I have most of the necessary data already from tests I ran last year. I just need to generate more games so that the tails can be inspected.
This morning it occurred to me that by series expansion of scores using a draw model for ELO I can see whether WILOs are well behaving and obey a similar relation of transitivity and additivity. I took Davidson draw model, as it is already fairly verified for computer chess.
The score in the ELO model (Davidson):
Code: Select all
s_elo=(w+C*sqrt[w*l]/2)/(w+l+C*sqrt[w*l])
The score in WILO:
1/ Focus on close to equal result in both: score_elo ~ score_wilo ~ 0.5, w~l. Series expansion of (score_wilo - 0.5)/(score_elo - 0.5) for w around l:
Code: Select all
(score_wilo - 0.5)/(score_elo - 0.5) = (1 + C/2) + C * (w-l)^2/(16*l^2) + O(w-l)^3
Around w=l the linearity and additivity of score_wilo is assured (if it works for score_elo), there is only a factor of proportionality between them of (1 + C/2). Remember, C is from Davidson model. Interesting to note that the second term of expansion vanishes.
2/ Focus on l->0. Series expansion of (1 - score_wilo)/(1 - score_elo) for l around 0:
Code: Select all
(1 - score_wilo)/(1 - score_elo) = 2*sqrt(l/w)/C + l*(2*C^2 - 4)/(C^2*w) + O(l^(3/2))
The score_wilo will be closer to 1 than score_elo for l->0, assuring that tails are not heavy. The exact nature of the factor of proportionality 2*sqrt(l/w)/C is related to the shift in the argument in chosen empirically light-tailed distribution function.
Having these nice features at hand, I tested a real world engine at some ridiculously fast time controls, just to have many games. I choose Shredder, because it obeys go nodes command very precisely, for desired rating intervals.
a/ Using logistic for both ELO and WILO on pretty linear shorter interval. Doesn't really matter Gaussian or logistic:
Code: Select all
Score of 1300 vs 1000: 520 - 296 - 184 [0.612] 1000
ELO difference: 79
WILO difference: 98
Score of 1600 vs 1300: 497 - 308 - 195 [0.595] 1000
ELO difference: 66
WILO difference: 83
Score of 1600 vs 1000: 602 - 222 - 176 [0.690] 1000
ELO difference: 139
WILO difference: 174
Transitivity is similar on this interval in both ELO and WILO, letting aside statistical errors. To be expected from that factor of proportionality of (1/).

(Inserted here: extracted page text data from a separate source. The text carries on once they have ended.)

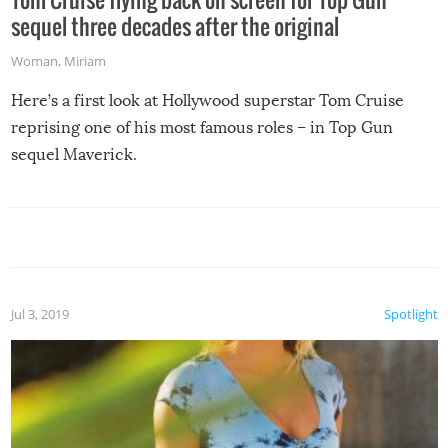
sequel three decades after the original
Woman
,
Miriam
Here’s a first look at Hollywood superstar Tom Cruise
reprising one of his most famous roles – in Top Gun
sequel Maverick.
Jul 3, 2019
Spotlight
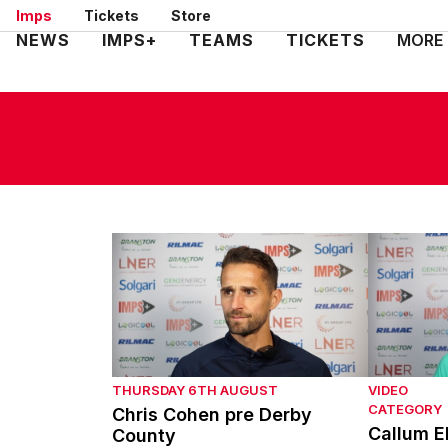
Skip
Imps
Tickets
Store
to
Mega
NEWS
IMPS+
TEAMS
TICKETS
MORE
main
Navigation
content
Chris Cohen pre Derby County
Callum El
THURSDAY 6TH AUGUST
VIDEO
CATEGORY
Chris Cohen pre Derby
Callum E
County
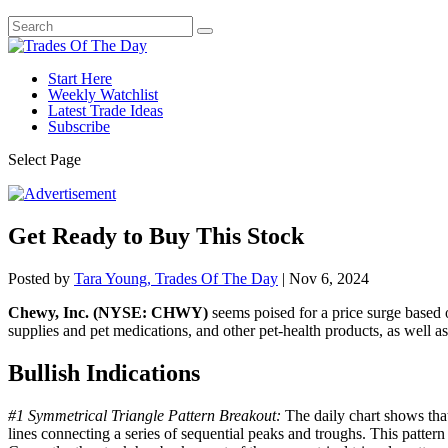
Start Here
Weekly Watchlist
Latest Trade Ideas
Subscribe
Select Page
Get Ready to Buy This Stock
Posted by
Tara Young, Trades Of The Day
|
Nov 6, 2024
Chewy, Inc. (NYSE: CHWY)
seems poised for a price surge based o
supplies and pet medications, and other pet-health products, as well as p
Bullish Indications
#1 Symmetrical Triangle Pattern Breakout:
The daily chart shows that
lines connecting a series of sequential peaks and troughs. This pattern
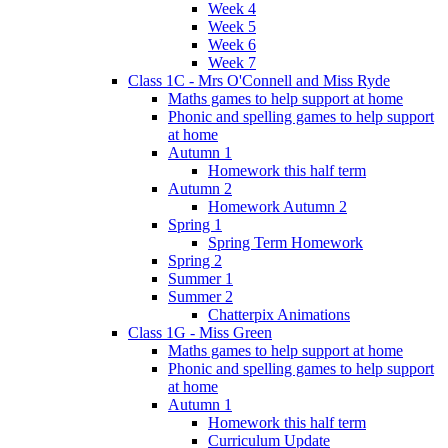
Week 4
Week 5
Week 6
Week 7
Class 1C - Mrs O'Connell and Miss Ryde
Maths games to help support at home
Phonic and spelling games to help support
at home
Autumn 1
Homework this half term
Autumn 2
Homework Autumn 2
Spring 1
Spring Term Homework
Spring 2
Summer 1
Summer 2
Chatterpix Animations
Class 1G - Miss Green
Maths games to help support at home
Phonic and spelling games to help support
at home
Autumn 1
Homework this half term
Curriculum Update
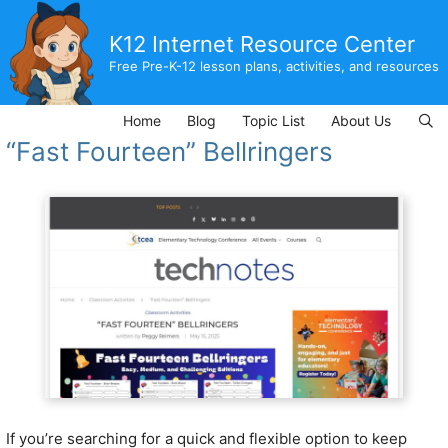
Skip
to
K12 Internet Resource Center
content
Free Pre-K-12 lesson plans, activities, and resources
Home
Blog
Topic List
About Us
“Fast Fourteen” Bellringers
If you’re searching for a quick and flexible option to keep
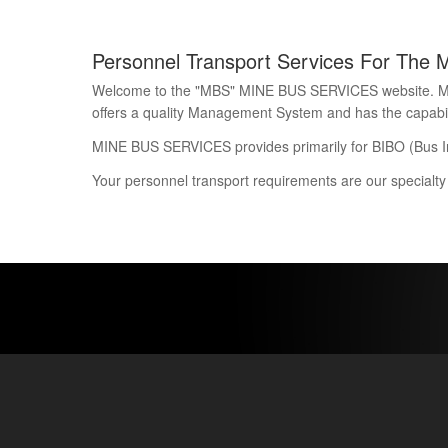
Personnel Transport Services For The 
Welcome to the "MBS" MINE BUS SERVICES website. Mine 
offers a quality Management System and has the capability
MINE BUS SERVICES provides primarily for BIBO (Bus I
Your personnel transport requirements are our specialty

b/ Trickier tails. Now the differences between distributions are important. Using Gaussian and logistic for ELO and WILO:
Code: Select all
Score of 2000 vs 500: 1770 - 92 - 138 [0.919] 2000
Logistic ELO difference: 422
Logistic WILO difference: 514
Gaussian ELO difference: 396
Gaussian WILO difference: 467
Score of 10000 vs 2000: 1810 - 52 - 138 [0.940] 2000
Logistic ELO difference: 476
Logistic WILO difference: 617
Gaussian ELO difference: 440
Gaussian WILO difference: 541
Score of 10000 vs 500: 3969 - 6 - 25 [0.995] 4000
Logistic ELO difference: 933
Logistic WILO difference: 1128
Gaussian ELO difference: 736
Gaussian WILO difference: 839
In this case, logistic seems to fit a bit better both ELO and WILO than Gaussian, the shift of (2/) being a fairly well behaving factor of transformation between WILOs and ELOs for large values too.